I think the recipie for awesome sauce is butter and semen
you need to do more things constructive for your career. like wearing pants more often.
Wow, you know I need to stop drinking alone when I pour my drink into my hand and offer it to my dog,
We got them high and they had an hour long debate on the best way to get cum out of eyes.
you better fuck at least one or both of them.

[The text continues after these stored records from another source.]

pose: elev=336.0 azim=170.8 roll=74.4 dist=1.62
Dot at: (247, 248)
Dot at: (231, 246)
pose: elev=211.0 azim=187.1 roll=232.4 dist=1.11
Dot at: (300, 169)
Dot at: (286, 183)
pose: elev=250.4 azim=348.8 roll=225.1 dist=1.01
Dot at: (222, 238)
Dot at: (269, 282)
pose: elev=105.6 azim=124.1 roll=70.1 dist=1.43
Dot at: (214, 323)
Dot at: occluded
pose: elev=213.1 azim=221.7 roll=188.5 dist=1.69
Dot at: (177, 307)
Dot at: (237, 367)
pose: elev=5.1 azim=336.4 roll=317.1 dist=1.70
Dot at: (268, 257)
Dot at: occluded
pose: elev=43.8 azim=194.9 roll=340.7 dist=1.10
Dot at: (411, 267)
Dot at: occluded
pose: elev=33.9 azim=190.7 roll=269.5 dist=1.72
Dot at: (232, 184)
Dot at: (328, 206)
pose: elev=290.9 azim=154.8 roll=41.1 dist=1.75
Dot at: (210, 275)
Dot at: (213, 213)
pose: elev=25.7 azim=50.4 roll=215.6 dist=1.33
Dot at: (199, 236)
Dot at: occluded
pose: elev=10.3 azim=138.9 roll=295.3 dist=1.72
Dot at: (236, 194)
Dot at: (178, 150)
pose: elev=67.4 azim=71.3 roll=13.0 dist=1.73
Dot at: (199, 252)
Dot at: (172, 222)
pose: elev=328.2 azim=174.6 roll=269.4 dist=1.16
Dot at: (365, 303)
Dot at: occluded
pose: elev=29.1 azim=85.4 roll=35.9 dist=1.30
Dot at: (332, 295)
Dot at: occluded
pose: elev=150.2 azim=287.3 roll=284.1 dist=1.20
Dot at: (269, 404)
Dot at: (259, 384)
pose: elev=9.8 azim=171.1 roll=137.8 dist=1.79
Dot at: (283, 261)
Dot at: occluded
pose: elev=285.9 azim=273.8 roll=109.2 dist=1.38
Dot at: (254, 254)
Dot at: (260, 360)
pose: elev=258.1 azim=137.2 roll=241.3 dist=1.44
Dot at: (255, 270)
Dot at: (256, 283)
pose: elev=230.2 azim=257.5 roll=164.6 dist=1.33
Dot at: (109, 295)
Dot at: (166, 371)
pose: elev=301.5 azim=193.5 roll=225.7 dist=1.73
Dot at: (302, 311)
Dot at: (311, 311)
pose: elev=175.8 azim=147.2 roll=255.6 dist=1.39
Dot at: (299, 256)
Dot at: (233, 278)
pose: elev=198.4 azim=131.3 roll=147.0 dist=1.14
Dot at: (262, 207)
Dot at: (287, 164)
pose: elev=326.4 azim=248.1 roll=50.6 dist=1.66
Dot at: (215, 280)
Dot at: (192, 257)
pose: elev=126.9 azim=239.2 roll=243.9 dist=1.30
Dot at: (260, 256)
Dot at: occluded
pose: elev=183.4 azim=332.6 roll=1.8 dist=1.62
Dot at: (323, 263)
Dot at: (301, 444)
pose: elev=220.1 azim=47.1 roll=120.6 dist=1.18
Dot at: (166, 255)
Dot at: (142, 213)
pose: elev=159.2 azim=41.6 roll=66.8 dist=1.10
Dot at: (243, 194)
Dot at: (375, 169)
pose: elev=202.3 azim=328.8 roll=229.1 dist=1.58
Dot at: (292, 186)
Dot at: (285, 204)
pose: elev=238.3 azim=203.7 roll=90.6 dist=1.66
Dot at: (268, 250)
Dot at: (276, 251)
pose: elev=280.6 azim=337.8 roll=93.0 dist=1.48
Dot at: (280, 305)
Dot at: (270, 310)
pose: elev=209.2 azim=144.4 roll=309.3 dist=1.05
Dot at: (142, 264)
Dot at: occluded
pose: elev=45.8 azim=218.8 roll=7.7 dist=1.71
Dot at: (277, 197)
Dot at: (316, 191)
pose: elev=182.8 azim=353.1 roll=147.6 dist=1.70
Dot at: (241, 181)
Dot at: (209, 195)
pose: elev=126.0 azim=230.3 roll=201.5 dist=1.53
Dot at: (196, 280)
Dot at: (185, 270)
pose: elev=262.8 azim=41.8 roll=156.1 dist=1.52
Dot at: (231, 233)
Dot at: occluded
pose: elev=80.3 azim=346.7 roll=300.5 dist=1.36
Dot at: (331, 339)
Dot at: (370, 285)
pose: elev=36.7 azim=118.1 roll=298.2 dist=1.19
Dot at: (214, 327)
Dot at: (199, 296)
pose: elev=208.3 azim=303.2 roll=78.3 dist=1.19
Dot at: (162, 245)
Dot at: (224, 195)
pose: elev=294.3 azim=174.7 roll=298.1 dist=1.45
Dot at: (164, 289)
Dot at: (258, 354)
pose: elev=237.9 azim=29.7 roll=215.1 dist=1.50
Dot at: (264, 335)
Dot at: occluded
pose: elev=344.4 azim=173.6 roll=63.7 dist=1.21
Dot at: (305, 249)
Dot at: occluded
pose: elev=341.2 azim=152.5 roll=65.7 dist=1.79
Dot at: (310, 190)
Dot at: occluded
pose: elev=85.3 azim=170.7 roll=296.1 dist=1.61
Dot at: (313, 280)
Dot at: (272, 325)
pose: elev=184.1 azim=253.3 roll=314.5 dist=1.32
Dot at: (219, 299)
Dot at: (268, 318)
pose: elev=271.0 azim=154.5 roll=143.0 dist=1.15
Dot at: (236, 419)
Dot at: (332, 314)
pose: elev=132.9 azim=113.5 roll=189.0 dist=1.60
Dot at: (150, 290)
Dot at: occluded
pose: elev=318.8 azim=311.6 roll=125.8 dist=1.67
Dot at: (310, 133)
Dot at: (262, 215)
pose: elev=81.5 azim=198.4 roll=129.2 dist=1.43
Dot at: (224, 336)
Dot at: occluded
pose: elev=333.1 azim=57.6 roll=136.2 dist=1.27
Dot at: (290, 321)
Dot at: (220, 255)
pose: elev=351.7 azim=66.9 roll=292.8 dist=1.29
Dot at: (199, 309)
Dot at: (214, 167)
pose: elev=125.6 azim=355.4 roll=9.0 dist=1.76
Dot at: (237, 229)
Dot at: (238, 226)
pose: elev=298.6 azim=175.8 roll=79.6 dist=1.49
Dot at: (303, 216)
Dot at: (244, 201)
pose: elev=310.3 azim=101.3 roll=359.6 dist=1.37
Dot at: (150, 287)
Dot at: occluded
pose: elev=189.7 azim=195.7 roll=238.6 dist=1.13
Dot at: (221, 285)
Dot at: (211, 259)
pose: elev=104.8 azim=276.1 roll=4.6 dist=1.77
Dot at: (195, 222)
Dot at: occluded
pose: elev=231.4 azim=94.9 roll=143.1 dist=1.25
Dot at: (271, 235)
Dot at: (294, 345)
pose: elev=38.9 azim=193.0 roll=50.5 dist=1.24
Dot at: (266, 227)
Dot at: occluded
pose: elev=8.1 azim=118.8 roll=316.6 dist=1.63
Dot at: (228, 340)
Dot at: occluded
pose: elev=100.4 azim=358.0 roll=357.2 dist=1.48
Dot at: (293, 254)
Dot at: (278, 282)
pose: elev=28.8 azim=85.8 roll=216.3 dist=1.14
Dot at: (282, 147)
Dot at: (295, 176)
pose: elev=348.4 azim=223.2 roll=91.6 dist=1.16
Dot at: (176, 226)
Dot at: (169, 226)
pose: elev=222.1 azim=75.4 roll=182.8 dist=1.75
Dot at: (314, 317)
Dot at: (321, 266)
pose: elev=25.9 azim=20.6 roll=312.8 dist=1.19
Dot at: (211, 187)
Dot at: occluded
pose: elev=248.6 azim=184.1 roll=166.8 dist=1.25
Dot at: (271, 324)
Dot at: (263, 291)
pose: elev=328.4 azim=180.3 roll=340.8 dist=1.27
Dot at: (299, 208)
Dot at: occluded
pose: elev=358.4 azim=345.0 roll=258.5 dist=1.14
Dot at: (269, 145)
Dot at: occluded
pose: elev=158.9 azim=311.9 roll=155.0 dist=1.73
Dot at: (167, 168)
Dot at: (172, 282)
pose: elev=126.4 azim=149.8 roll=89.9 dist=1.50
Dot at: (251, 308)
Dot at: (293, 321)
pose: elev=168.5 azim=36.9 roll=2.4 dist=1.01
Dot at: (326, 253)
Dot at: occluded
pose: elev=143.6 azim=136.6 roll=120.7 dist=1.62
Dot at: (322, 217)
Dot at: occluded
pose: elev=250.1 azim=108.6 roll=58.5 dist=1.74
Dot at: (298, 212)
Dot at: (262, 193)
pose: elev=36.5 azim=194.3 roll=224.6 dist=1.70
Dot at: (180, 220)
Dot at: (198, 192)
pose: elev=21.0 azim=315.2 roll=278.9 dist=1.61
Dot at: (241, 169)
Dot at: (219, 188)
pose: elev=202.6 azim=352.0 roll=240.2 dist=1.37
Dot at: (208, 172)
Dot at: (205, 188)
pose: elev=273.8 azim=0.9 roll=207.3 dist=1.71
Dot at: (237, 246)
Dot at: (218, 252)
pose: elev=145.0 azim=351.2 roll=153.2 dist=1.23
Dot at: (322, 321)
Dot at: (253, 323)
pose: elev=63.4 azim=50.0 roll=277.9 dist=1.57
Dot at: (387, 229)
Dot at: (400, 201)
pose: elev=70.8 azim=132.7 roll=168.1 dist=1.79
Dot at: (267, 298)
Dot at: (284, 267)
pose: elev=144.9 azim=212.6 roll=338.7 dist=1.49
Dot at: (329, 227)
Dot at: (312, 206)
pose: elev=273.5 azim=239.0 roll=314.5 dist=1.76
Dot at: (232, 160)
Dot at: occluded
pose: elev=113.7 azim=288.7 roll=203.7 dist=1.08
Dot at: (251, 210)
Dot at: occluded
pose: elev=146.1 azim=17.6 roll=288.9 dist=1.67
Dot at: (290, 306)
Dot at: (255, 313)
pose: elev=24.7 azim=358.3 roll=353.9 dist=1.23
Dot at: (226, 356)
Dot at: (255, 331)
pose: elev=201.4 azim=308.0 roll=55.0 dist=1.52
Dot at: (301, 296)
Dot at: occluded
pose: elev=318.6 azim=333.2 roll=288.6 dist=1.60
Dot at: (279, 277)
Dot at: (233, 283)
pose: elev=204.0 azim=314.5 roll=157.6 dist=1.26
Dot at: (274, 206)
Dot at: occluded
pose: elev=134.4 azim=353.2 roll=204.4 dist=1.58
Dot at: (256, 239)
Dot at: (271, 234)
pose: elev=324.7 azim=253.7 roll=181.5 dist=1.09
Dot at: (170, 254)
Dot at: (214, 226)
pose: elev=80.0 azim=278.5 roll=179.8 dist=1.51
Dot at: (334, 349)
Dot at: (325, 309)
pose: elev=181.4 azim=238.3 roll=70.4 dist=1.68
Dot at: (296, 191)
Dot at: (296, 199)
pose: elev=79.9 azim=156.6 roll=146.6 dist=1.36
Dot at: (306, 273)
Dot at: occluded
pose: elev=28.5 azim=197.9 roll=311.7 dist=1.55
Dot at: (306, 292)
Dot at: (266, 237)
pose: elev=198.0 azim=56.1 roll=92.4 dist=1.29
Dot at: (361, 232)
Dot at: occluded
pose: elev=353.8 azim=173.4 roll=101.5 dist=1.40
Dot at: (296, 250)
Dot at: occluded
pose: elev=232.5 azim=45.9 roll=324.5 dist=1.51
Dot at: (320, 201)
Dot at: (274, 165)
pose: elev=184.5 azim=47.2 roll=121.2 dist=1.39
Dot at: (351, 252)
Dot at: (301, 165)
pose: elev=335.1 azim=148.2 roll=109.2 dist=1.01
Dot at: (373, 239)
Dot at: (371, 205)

Restaurants Roasting People Who Gave Them Negative Yelp Reviews (25 Pics)
Will you come get her? She's trying to get the pizza guy into the bathtub.
I lost a little respect for your boyfriend when I learned that he has a scar from a Cheerio.
Successfully masturbated while balancing on an exercise ball. my greatest accomplishment?
Probably
What happens at the gay bar stays at the gay bar. Except that I sold my panties for $100. People should know that.
I need to ask my mom where the drain cleaner is, but I'm afraid she'll ask why and the answer to that will just be "cum."
Woman Posts Harassing DMs From Creep Online, Now He’s Upset Because People Told His Mom
New rule. No seeing movies about plane crashes after killer bong rips
Whenever I see women with terribly drawn on brows, I just wanna tackle them and redo them and run away. I'll be Brow-lady. The beauty superhero
And then you refused to pee in anything but a sink
You declared that afternoon sex will be referred to as "wet naps" from now on
How's everyone else's ass tattoo today?
drinking vodka out of a wine glass to feel a little bit classier about myself.